How our brain cells, or neurons, use electrical signals to communicate and coordinate for higher brain function is one of the biggest questions in all of science.
For decades, researchers have used electrodes to listen in on and record these signals. The patch clamp electrode, an electrode in a thin glass tube, revolutionized neurobiology in the 1970s with its ability to penetrate a neuron and to record quiet but telltale synaptic signals from inside the cell. But this tool lacks the ability to record a neuronal network; it can measure only about 10 cells in parallel.
Now, researchers from Harvard University have developed an electronic chip that can perform high-sensitivity intracellular recording from thousands of connected neurons simultaneously. This breakthrough allowed them to map synaptic connectivity at an unprecedented level, identifying hundreds of synaptic connections.
“Our combination of the sensitivity and parallelism can benefit fundamental and applied neurobiology alike, including functional connectome construction and high-throughput electrophysiological screening,” said Hongkun Park, Mark Hyman Jr. Professor of Chemistry and Professor of Physics, and co-senior author of the paper.
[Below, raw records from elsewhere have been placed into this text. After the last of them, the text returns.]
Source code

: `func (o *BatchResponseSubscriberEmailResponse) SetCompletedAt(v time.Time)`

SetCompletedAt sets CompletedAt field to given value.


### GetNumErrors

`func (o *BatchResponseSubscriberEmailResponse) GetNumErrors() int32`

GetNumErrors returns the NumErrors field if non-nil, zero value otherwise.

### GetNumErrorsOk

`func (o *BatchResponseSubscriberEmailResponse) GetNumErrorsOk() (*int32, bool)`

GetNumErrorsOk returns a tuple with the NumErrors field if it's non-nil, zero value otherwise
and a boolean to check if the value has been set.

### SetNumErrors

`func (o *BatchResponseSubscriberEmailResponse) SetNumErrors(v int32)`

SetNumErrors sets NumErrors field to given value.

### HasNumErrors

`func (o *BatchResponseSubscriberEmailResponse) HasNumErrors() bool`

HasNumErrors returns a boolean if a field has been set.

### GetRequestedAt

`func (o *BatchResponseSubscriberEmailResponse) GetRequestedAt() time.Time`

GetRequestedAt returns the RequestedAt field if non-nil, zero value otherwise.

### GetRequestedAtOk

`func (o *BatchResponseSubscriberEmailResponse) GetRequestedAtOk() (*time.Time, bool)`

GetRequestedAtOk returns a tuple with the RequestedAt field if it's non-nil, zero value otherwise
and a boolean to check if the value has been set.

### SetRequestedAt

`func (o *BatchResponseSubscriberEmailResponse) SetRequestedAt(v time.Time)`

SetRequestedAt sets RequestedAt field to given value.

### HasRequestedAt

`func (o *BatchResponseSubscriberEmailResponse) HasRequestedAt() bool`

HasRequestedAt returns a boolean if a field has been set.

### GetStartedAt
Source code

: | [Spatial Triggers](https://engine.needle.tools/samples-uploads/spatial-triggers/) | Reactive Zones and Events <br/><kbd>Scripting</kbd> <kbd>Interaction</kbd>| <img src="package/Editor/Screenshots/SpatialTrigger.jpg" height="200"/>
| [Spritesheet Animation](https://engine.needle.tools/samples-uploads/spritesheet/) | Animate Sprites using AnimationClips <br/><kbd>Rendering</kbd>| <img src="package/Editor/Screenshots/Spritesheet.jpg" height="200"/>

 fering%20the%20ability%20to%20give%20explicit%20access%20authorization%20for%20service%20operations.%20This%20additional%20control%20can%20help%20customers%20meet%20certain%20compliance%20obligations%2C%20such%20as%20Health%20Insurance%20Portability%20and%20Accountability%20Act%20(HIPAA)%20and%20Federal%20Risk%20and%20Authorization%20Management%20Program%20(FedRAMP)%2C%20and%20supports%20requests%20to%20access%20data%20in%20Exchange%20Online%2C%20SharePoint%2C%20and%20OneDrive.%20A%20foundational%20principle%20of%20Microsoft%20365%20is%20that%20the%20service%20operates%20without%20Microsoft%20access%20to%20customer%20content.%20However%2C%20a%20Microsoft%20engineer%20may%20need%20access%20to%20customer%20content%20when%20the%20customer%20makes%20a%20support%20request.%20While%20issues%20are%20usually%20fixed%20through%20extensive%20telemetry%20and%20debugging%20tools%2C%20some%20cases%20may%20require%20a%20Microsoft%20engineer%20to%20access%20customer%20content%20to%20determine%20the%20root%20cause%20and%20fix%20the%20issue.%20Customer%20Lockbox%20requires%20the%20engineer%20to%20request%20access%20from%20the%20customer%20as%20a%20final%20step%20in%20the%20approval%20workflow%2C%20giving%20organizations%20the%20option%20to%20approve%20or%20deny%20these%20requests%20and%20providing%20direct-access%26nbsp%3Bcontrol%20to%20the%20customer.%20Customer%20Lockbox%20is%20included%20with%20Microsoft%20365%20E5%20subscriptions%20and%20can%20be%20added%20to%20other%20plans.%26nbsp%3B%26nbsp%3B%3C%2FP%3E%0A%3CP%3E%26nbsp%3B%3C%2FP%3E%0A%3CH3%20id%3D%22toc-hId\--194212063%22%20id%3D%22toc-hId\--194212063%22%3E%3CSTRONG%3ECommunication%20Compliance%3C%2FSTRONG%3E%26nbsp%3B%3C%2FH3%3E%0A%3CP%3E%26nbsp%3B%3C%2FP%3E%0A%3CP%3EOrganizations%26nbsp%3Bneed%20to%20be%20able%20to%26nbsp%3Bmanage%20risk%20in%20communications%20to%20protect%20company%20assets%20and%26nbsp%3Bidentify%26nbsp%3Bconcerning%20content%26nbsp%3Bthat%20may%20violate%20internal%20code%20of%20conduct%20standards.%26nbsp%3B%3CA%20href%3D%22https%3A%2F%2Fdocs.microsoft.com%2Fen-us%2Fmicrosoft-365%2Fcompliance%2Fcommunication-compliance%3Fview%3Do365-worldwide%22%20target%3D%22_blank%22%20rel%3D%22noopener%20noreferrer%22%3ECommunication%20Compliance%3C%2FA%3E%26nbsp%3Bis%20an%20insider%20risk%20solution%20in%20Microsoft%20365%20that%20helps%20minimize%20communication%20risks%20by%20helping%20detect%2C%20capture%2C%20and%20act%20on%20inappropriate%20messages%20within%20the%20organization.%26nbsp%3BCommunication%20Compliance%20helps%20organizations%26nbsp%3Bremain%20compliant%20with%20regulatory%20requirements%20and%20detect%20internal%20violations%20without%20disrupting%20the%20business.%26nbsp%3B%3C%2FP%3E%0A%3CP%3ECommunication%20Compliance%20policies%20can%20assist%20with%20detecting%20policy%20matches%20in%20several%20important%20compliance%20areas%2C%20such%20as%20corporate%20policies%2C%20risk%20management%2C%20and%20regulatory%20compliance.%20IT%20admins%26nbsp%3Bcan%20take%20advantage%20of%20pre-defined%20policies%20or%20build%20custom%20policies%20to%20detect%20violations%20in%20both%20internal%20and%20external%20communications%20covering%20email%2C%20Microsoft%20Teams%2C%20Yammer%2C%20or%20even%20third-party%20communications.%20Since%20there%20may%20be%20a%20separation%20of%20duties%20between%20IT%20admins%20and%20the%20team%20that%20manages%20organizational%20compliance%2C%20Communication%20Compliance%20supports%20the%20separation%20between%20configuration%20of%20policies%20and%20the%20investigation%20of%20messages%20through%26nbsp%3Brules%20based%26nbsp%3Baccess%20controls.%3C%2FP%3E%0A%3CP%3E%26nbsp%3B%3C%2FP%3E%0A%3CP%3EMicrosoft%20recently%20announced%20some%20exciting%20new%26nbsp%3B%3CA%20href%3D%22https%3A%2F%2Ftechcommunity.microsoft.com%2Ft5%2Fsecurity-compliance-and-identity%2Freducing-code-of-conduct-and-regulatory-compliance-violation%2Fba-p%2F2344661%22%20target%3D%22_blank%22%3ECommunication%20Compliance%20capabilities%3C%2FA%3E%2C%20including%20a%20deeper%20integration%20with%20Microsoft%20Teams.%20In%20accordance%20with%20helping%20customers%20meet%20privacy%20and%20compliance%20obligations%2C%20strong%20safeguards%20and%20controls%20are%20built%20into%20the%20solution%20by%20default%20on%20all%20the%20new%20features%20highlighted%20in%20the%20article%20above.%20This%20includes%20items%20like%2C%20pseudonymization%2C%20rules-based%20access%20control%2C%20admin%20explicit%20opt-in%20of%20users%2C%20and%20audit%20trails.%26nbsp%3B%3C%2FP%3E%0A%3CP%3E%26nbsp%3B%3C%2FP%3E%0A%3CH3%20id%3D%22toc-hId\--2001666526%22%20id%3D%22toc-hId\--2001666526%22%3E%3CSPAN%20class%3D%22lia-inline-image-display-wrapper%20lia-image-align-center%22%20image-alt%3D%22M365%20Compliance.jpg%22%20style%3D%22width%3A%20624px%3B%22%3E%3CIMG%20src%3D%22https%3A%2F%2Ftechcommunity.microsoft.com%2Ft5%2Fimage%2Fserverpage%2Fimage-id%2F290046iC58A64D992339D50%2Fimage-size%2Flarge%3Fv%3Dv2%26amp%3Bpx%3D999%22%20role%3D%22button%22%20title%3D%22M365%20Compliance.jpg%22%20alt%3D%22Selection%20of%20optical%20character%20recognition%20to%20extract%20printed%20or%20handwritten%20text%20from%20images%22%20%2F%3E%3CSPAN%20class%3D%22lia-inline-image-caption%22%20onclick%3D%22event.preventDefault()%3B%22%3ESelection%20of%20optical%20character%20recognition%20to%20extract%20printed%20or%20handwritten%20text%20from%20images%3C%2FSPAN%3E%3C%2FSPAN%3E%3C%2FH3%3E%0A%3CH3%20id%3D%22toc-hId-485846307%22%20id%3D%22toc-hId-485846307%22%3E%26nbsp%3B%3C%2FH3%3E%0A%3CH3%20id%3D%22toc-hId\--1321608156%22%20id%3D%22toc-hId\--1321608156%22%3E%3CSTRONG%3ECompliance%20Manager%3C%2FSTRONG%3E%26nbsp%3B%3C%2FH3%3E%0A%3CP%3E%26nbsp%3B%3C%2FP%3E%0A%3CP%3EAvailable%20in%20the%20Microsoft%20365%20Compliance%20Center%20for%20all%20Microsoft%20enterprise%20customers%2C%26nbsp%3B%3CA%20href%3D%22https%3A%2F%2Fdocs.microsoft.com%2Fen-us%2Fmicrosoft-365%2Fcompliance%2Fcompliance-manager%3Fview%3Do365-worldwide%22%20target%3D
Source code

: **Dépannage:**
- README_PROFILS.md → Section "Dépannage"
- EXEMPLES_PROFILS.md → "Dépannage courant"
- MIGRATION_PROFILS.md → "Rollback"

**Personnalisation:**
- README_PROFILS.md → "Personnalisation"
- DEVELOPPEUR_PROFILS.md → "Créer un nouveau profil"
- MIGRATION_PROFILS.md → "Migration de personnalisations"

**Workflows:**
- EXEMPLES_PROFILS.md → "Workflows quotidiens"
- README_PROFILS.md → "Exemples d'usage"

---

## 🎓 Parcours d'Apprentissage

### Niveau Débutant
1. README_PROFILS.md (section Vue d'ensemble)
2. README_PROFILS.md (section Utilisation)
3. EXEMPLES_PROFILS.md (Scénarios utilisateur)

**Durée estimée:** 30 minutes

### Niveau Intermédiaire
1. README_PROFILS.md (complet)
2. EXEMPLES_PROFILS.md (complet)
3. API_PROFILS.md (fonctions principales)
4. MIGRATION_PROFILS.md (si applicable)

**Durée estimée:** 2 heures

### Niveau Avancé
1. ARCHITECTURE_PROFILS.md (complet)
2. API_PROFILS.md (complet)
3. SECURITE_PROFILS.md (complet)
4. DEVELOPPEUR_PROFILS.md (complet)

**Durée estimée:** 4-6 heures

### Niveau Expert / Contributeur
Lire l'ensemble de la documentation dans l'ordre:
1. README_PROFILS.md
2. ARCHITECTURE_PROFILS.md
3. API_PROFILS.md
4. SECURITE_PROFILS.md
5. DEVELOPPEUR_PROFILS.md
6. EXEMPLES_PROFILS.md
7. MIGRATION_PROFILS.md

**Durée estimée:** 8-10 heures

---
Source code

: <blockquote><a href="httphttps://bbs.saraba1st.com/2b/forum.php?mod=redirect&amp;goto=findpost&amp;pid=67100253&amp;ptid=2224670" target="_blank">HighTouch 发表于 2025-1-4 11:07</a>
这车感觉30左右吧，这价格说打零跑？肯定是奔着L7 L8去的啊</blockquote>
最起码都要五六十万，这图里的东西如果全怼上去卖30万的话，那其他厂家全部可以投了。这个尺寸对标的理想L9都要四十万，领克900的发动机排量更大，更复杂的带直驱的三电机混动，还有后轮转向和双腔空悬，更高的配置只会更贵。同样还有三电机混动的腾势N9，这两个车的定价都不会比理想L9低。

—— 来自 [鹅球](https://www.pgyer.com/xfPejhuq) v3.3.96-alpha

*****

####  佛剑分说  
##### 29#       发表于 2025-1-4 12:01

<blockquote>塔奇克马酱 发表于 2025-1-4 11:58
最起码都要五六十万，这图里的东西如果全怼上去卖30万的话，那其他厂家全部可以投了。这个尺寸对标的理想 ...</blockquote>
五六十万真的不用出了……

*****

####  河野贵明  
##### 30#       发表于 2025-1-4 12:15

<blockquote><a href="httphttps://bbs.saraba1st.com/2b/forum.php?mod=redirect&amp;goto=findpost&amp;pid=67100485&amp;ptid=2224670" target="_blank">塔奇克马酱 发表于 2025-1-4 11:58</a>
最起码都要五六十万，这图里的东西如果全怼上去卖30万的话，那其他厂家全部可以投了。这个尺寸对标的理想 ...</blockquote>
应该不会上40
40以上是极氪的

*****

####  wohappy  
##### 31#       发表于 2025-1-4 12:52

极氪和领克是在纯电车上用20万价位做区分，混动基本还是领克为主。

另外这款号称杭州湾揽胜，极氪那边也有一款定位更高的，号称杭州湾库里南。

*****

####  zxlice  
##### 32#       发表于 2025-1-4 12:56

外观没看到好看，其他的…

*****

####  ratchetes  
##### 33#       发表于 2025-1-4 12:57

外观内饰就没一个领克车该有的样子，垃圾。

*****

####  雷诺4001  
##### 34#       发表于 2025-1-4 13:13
“The mapping of the biological synaptic network enabled by this long sought-after parallelization of intracellular recording also can provide a new strategy for machine intelligence to build next-generation artificial neural network and neuromorphic processors,” said Donhee Ham, Gordon McKay Professor of Applied Physics and Electrical Engineering at the John A. Paulson School of Engineering and Applied Sciences (SEAS), and co-senior author of the paper.
The research is described in Nature Biomedical Engineering.
The researchers developed the electronic chip using the same fabrication technology as computer microprocessors. The chip features a dense array of vertically standing nanometer-scale electrodes on its surface, which are operated by the underlying high-precision integrated circuit. Coated with platinum powder, each nanoelectrode has a rough surface texture, which improves its ability to pass signals.